→ **EXERCISE GOAL**: Convert the data below, from the line containing "collector number: 63½" through the end of the data, into a Markdown table with the columns Row and Data line. Number each line and leave out any blank lines.
• • • • •
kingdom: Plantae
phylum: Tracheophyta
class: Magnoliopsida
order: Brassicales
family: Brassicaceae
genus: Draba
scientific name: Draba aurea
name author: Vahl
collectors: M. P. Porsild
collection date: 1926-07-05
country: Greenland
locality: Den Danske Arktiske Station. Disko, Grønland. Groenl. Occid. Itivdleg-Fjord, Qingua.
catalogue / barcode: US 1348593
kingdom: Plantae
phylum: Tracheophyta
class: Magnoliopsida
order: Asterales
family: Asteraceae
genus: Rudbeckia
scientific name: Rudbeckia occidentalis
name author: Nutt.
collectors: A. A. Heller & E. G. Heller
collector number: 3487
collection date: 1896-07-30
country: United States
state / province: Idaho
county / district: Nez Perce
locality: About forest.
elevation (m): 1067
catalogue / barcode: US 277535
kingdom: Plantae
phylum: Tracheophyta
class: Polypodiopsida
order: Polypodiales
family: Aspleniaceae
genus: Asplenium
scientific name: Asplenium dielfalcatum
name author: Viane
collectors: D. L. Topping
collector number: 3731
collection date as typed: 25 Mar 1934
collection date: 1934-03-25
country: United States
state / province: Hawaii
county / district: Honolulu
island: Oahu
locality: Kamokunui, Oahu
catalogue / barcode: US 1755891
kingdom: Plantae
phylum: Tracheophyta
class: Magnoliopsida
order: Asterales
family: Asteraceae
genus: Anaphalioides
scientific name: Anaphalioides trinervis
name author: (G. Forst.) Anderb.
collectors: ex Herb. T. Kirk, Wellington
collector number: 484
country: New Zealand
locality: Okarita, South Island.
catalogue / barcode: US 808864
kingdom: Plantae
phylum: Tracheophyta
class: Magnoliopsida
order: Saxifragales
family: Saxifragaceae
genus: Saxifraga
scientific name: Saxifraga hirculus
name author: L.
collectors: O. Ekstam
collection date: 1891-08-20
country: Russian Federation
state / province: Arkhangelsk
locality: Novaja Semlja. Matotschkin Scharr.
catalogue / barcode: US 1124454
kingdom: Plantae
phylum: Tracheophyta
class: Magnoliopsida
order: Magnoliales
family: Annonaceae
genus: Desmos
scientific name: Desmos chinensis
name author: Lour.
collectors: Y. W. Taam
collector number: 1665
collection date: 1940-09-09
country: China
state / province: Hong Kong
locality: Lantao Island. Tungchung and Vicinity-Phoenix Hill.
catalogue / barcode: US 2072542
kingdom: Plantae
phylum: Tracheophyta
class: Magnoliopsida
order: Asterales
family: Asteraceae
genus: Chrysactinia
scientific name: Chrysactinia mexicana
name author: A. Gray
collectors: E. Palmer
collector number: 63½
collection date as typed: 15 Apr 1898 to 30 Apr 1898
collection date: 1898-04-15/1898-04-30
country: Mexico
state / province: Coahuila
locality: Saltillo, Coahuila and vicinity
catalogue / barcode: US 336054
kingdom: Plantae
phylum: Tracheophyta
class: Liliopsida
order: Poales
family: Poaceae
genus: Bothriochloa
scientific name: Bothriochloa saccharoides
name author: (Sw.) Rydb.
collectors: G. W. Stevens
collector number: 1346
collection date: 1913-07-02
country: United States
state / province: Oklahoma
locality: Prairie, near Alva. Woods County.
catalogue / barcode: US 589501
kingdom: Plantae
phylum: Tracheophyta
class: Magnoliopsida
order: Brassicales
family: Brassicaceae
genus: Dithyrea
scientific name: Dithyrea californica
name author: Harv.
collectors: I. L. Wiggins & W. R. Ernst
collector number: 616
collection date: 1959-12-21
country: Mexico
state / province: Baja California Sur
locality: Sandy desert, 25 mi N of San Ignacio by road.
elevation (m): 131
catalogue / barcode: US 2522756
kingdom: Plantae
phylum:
• • • • •
→ **ANSWER**:
| Row | Data line |
|---|---|
| 1 | collector number: 63½ |
| 2 | collection date as typed: 15 Apr 1898 to 30 Apr 1898 |
| 3 | collection date: 1898-04-15/1898-04-30 |
| 4 | country: Mexico |
| 5 | state / province: Coahuila |
| 6 | locality: Saltillo, Coahuila and vicinity |
| 7 | catalogue / barcode: US 336054 |
| 8 | kingdom: Plantae |
| 9 | phylum: Tracheophyta |
| 10 | class: Liliopsida |
| 11 | order: Poales |
| 12 | family: Poaceae |
| 13 | genus: Bothriochloa |
| 14 | scientific name: Bothriochloa saccharoides |
| 15 | name author: (Sw.) Rydb. |
| 16 | collectors: G. W. Stevens |
| 17 | collector number: 1346 |
| 18 | collection date: 1913-07-02 |
| 19 | country: United States |
| 20 | state / province: Oklahoma |
| 21 | locality: Prairie, near Alva. Woods County. |
| 22 | catalogue / barcode: US 589501 |
| 23 | kingdom: Plantae |
| 24 | phylum: Tracheophyta |
| 25 | class: Magnoliopsida |
| 26 | order: Brassicales |
| 27 | family: Brassicaceae |
| 28 | genus: Dithyrea |
| 29 | scientific name: Dithyrea californica |
| 30 | name author: Harv. |
| 31 | collectors: I. L. Wiggins & W. R. Ernst |
| 32 | collector number: 616 |
| 33 | collection date: 1959-12-21 |
| 34 | country: Mexico |
| 35 | state / province: Baja California Sur |
| 36 | locality: Sandy desert, 25 mi N of San Ignacio by road. |
| 37 | elevation (m): 131 |
| 38 | catalogue / barcode: US 2522756 |
| 39 | kingdom: Plantae |
| 40 | phylum: |